The pro-ban forces have packaged their message in the rhetoric of workers’ rights. It’s an effective strategy, one that draws on the insights of smoking-ban pioneer Stanton Glantz. At a 1986 conference of antismoking activists, Glantz advised that “the issue should be framed in the rhetoric of the environment, toxic chemicals, and public health rather than the rhetoric of saving smokers from themselves.” Yet “saving smokers from themselves” is a key goal of the banners. David Satcher, the former surgeon general, echoed this theme in his testimony before the D.C. City Council the last time a smoking ban was on the table, arguing that the ban would “be effective in creating a new social norm that discourages people from smoking.” Indeed, at Tuesday’s hearing, a common theme sounded by many of the ban’s proponents was that forbidding public smoking would benefit smokers by making it inconvenient for them to indulge.
If the banners get their way, what will be their next step in the quest to socially engineer smoking out of existence? California, so often the first state to reach new frontiers in silly public policy, was an early adopter of smoking bans, and it shows the direction the pro-ban forces may take us. After driving smokers out of bars, anti-smoking activists there have sought, with considerable success, to drive them off the beaches, the sidewalks, and other outdoor public spaces. San Francisco city officials, having recently banned smoking in all public parks, moved in March to ban chewing tobacco at all city athletic fields (is the concern there “secondhand spit”?). Golden State antismoking activists have recently turned their attention to restricting smoking on private property. Last year, a bill to ban smoking in the family car when children are present nearly passed the California State Assembly, failing by only five votes.
No one should be under any illusions that the forces pushing for a D.C. smoking ban will be satisfied if and when they stamp out smoking in bars. Action on Smoking and Health (ASH), an influential anti-smoking group led by George Washington University Law Professor John Banzhaf, urges legal action to ban smoking in condominiums and apartment buildings. ASH’s website screams “if you can smell it, it may be killing you!” Local activist Eric Marshall, spokesperson for the American Lung Association group BreatheEasyDC, points to California’s innovations and notes ominously that “Smoking outside of workplaces is a concern for many Washingtonians.” (“You there — behind the dumpster: drop it, and back away slowly!”)

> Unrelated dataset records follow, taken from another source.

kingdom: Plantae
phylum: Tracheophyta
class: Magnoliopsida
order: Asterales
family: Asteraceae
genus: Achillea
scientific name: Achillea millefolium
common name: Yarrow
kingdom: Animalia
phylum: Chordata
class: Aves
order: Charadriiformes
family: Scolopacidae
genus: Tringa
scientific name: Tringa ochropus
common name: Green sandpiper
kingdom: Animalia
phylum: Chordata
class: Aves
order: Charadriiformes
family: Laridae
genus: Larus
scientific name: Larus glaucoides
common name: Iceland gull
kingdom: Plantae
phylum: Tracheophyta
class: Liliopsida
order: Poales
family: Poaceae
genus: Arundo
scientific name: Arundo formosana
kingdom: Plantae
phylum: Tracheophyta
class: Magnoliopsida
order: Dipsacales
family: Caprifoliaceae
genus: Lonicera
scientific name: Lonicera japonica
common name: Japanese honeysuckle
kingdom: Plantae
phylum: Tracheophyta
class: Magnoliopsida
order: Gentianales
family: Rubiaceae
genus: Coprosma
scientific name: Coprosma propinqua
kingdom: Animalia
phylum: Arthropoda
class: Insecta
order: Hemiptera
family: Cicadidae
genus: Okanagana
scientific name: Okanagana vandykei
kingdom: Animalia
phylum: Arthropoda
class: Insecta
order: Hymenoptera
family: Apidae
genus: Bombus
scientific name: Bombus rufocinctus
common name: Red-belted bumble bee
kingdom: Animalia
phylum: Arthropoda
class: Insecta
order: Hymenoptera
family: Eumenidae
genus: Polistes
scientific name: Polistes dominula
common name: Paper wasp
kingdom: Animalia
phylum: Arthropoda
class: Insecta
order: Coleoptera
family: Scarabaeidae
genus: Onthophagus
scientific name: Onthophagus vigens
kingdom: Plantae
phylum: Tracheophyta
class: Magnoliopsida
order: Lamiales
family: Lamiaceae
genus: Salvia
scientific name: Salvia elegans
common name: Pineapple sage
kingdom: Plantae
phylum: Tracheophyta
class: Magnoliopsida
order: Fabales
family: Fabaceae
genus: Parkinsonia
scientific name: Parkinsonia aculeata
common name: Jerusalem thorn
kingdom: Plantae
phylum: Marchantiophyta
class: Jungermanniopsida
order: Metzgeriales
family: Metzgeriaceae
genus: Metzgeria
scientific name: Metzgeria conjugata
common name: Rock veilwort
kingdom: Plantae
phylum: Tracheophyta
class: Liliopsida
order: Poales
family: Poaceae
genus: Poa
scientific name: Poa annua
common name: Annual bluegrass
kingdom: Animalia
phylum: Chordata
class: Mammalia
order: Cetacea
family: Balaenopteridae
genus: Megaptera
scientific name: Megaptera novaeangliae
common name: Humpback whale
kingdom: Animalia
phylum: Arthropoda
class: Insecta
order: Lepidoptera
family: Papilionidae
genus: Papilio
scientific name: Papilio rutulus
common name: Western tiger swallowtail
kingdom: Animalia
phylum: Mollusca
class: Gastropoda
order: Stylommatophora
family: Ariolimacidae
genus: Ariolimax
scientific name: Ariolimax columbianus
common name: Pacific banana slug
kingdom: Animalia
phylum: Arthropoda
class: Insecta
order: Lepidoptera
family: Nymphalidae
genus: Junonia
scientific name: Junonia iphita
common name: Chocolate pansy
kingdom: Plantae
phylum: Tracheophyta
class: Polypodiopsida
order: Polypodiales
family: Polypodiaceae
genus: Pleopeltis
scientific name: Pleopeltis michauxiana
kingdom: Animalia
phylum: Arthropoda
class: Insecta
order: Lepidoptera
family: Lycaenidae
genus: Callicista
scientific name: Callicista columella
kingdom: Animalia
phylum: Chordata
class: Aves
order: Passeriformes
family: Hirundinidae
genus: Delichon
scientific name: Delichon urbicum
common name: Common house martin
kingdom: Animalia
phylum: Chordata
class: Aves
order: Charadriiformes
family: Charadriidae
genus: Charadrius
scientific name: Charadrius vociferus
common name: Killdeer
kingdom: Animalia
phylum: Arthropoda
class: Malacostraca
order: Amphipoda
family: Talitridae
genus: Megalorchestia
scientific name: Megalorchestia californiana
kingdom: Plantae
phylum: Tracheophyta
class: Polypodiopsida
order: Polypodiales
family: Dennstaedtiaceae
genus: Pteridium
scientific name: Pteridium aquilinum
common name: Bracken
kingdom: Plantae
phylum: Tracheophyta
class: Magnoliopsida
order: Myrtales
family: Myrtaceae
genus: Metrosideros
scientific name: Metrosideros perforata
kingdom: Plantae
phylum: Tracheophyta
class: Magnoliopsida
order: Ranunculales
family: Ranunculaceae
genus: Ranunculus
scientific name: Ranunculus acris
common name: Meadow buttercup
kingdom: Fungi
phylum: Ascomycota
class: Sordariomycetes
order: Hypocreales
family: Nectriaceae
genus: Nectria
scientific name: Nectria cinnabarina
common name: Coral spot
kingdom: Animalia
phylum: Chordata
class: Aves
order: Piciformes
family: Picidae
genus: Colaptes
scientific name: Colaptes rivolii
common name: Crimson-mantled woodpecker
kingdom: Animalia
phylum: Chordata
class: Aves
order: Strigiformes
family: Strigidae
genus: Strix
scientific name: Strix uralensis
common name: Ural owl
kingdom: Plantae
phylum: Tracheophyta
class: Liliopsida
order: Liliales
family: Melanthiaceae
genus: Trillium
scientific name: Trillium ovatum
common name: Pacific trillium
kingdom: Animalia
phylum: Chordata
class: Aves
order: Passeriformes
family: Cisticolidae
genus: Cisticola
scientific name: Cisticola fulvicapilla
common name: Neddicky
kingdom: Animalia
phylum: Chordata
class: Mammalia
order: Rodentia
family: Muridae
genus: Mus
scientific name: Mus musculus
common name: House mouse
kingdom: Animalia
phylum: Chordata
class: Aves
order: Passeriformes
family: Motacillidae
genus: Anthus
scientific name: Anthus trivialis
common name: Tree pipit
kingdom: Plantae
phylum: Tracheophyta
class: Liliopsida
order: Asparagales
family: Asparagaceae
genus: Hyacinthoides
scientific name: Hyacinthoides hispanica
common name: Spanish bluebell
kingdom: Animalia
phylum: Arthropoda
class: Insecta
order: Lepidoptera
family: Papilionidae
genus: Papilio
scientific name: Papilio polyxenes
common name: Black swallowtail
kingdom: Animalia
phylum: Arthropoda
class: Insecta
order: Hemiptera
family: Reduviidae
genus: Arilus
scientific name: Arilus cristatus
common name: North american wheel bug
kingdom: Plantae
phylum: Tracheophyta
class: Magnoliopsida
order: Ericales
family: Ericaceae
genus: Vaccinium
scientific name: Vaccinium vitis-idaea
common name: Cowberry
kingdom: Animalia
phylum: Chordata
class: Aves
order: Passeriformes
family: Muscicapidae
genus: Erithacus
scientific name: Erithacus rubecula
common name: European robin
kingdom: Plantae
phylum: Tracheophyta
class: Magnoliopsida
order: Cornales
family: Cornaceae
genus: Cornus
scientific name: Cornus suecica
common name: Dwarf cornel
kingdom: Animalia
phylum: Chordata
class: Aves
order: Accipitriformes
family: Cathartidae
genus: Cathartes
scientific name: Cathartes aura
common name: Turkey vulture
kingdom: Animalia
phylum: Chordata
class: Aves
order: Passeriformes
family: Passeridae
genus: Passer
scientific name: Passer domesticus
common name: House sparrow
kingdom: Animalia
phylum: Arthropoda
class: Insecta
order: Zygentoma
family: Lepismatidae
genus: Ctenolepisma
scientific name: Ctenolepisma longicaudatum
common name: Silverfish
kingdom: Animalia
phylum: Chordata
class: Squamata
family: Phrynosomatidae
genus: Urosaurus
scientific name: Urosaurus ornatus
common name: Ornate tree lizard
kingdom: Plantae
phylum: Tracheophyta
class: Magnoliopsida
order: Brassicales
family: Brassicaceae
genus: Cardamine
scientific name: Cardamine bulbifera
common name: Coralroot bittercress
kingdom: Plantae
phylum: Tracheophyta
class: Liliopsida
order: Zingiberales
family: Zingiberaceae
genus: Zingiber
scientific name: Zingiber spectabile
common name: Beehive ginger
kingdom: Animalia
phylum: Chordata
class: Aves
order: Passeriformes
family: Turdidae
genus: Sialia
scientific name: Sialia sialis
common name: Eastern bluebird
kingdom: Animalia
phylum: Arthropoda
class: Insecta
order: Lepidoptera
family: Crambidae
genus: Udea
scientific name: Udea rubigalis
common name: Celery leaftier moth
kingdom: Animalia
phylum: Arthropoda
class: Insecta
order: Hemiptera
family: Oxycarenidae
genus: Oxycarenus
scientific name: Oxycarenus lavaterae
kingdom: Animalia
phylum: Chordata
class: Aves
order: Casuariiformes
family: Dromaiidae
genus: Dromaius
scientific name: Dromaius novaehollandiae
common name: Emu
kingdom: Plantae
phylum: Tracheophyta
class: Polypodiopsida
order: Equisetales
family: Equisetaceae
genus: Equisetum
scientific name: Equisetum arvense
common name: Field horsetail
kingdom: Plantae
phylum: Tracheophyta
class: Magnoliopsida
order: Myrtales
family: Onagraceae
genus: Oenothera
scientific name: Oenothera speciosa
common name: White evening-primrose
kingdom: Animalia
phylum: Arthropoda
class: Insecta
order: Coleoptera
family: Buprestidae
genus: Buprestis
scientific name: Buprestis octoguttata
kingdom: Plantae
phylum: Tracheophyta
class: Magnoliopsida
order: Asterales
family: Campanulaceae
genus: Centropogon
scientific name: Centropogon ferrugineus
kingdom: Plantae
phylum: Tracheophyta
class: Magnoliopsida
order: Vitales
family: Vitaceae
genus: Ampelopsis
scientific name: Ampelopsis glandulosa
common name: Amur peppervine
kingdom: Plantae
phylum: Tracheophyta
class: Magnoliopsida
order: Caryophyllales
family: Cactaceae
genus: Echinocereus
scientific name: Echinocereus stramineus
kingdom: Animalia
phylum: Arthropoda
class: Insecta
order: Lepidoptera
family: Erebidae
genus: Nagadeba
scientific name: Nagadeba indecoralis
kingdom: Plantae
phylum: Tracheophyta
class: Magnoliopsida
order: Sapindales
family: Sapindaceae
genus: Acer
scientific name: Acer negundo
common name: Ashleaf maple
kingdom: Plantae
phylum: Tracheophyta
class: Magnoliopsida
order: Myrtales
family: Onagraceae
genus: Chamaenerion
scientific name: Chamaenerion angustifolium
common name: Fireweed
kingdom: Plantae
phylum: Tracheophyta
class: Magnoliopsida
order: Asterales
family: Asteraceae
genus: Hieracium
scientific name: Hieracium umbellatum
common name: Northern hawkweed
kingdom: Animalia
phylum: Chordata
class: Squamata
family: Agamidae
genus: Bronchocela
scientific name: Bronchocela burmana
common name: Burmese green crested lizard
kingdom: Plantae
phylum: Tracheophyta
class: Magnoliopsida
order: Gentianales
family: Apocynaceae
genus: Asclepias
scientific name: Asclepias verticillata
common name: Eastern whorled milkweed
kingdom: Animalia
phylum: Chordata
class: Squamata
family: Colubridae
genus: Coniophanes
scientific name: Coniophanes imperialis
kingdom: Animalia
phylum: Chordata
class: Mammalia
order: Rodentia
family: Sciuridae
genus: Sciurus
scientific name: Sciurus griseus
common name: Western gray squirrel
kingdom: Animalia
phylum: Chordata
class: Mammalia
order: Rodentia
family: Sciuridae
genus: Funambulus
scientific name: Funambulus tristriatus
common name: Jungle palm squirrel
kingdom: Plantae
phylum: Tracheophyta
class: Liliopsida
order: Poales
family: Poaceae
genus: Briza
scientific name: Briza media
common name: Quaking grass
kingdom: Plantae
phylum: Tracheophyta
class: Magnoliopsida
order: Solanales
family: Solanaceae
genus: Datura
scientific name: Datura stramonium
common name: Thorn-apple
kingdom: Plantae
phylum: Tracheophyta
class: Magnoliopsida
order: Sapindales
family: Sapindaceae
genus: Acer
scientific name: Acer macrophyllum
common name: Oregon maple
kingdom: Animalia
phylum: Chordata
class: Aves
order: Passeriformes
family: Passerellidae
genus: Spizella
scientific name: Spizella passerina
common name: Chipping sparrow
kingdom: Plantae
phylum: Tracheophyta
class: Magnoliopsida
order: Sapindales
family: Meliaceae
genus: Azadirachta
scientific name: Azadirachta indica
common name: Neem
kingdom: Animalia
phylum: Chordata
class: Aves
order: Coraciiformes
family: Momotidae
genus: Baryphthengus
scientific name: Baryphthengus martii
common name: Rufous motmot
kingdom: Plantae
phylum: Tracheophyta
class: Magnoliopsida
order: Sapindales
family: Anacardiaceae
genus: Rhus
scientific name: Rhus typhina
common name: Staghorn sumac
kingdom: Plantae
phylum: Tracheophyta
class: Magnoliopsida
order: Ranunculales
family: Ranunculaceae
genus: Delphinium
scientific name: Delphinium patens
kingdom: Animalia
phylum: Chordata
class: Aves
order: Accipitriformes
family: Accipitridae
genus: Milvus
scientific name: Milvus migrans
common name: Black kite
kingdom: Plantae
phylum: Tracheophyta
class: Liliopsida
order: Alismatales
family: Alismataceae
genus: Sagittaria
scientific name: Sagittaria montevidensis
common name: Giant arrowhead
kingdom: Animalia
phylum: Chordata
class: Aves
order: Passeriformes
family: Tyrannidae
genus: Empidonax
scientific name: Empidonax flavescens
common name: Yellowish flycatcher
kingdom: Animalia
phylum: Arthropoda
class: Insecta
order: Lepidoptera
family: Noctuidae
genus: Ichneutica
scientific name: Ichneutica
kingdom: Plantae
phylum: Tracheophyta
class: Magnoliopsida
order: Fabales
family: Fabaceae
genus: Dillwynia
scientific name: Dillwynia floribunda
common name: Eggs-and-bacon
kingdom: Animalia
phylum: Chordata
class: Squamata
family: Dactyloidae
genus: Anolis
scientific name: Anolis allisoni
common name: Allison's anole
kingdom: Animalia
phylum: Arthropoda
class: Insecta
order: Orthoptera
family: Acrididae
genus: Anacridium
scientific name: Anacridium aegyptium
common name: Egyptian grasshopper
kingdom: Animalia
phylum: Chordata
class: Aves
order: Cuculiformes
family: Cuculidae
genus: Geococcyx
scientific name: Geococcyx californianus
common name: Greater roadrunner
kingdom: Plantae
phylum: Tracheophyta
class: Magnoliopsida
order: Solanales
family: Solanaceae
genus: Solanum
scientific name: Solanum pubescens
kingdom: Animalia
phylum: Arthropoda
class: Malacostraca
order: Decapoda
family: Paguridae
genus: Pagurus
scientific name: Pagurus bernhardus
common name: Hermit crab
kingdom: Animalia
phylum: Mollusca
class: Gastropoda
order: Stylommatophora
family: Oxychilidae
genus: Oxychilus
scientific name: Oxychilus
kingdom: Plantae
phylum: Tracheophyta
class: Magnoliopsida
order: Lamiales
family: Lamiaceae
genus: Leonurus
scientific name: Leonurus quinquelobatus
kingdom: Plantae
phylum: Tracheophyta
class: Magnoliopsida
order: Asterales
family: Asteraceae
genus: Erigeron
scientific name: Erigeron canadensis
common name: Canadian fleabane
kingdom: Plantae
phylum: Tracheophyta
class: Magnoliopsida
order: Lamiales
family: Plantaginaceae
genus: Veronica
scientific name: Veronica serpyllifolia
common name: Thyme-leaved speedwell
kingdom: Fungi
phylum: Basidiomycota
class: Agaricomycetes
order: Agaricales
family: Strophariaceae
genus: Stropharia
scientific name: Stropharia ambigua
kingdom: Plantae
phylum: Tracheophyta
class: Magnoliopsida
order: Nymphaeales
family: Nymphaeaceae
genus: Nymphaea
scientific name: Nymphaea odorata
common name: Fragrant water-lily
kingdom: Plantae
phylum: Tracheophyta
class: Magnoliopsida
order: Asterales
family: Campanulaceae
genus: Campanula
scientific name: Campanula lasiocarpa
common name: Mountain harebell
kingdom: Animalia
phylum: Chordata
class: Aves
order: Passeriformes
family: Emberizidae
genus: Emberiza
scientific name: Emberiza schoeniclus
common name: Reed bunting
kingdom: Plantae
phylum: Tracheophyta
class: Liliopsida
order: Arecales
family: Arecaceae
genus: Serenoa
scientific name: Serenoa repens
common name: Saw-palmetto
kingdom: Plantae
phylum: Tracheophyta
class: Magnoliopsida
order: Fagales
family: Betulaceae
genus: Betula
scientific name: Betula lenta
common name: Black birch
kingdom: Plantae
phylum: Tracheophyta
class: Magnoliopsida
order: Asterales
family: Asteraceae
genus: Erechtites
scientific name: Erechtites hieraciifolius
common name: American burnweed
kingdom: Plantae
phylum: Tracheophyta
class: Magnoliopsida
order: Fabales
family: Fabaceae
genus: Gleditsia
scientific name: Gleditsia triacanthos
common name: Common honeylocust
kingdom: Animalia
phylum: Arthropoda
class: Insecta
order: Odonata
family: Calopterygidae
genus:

There’s even some precedent closer to home for such a measure. In December 2000, just north of the District, Friendship Heights banned smoking on the sidewalk and any other outdoor public place. (That ban fell a year later to a legal challenge on technical grounds that do not apply to D.C.) Last week at a town hall meeting held by Councilman Jim Graham, somebody raised the very good question of what to do when noise complaints skyrocket because every smoker up and down U Street is forced out on the sidewalk. And the answer? Crack down with anti-loitering laws.
One wonders if this is really the sort of thing police should be focusing on in the on-again, off-again murder capital of the United States. But the idea that the police should focus solely on protecting us from crime is one that many have come to think of as archaic. The new view is that it’s also law enforcement’s job to protect us from our own bad habits. In a 2003 sting operation, Fairfax, Virginia police officers entered 20 bars, administered breathalyzer tests, and arrested nine patrons for intoxication. Fairfax police Chief J. Thomas Manger declaimed: “Public intoxication is against the law. You can’t be drunk in a bar.”
And two weeks ago, using night-vision equipment on loan from the National Guard, Maryland state troopers swept out and nabbed 111 offenders for the crime of driving without a seatbelt. Scores of people who were driving along, minding their own business, had their evening ruined by an unpleasant encounter with the business end of the law. Welcome to the era of jackbooted nags.
The D.C. smoking ban is only the latest example of this trend. More and more public officials are warming up to the idea that the full force of the state should be brought down on people making unhealthy choices. You may not like the smell of secondhand smoke, but what’s truly suffocating is a government that’s gone from protecting us from criminals to protecting us from ourselves.